Inutile d’ajouter qu’il s’agit du dernier épisode avec Daniel Craig : il faudrait vivre au Pôle Nord pour ne pas l’avoir entendu.

Les James Bond ont inventé les pré-génériques, ces mini-histoires qui précèdent le générique (sacramentellement filmé avec des images psychédéliques de naïades en ombres chinoises tandis que la starlette du moment, ici Billie Eilish, interprète un tube tonitruant). Mourir peut attendre nous en offre deux, interminables, sans lien apparent. Le premier se déroule dans une cabane perdue dans la toundra norvégienne ; le second dans un village perché d’Italie selon une chorégraphie qu’on a déjà vue cent fois (auto-moto-plongeon dans le vide et inversement). Après le générique proprement dit – une bonne vingtaine de minutes se sont déjà écoulées d’un film fleuve qui frôle les trois heures – changement de décor : nous voici – je l’ai déjà dit – en Jamaïque – où on le sait est né l’agent OO7 sous la plume de Ian Fleming en pleine Guerre froide.
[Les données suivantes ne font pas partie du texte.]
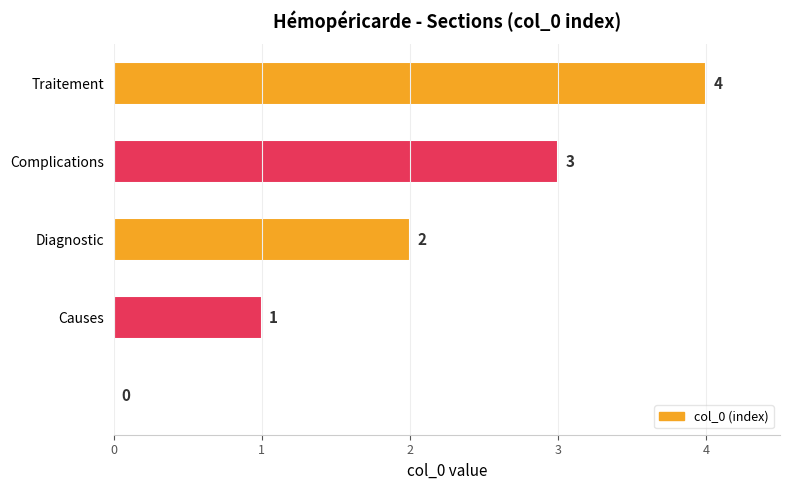

What is the greatest value displayed?

4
Selon un schéma éprouvé, James Bond va ensuite faire le tour du monde. Cuba où il croise l’agent Paloma (Ana de Armas, la seule actrice à tirer son épingle du jeu et dont le décolleté est déjà iconique). Puis Londres, au QG du MI6 où Bond retrouve M (Ralph Fiennes) et Q (Ben Whishaw) sans oublier Miss Moneypenny (Naomie Harris) et la nouvelle OO7 (car le politiquement correct a transformé OO7 en agent femme … et noire – et lesbienne peut-être aussi pour faire carton plein ?). La Norvège. Et, pour finir, une île des Kouriles – il y aurait une étude philosophico-géographique sur la place de l’île dans la saga des James Bond.

D’un lieu à l’autre se déroulent les mêmes scènes attendues, alternance de courses-poursuites censées nous couper le souffle et de face-à-face entre notre vieillissant héros, le regard toujours bleu roquefort et la mâchoire crispée, et des méchants qui ne font plus vraiment peur (on a déjà dit tellement de mal de Rami Malek, dans le rôle de Lyutsifer (sic) Safin, que j’aurai la décence de ne pas tirer sur l’ambulance). La fin surprend. Non, je me trompe. Elle ne surprend pas. Mais elle détonne par rapport à celles de tous les James Bond. Et qu’elle ne surprenne pas l’en prive de tout son sel. Elle n’a qu’une seule qualité : mettre enfin un terme après 2h43 (en fait plutôt 2h30 car le générique de fin doit bien durer une quinzaine de minutes) à ce long calvaire dont je suis ressorti les paupières lourdes, les oreilles endolories, le cerveau débranché.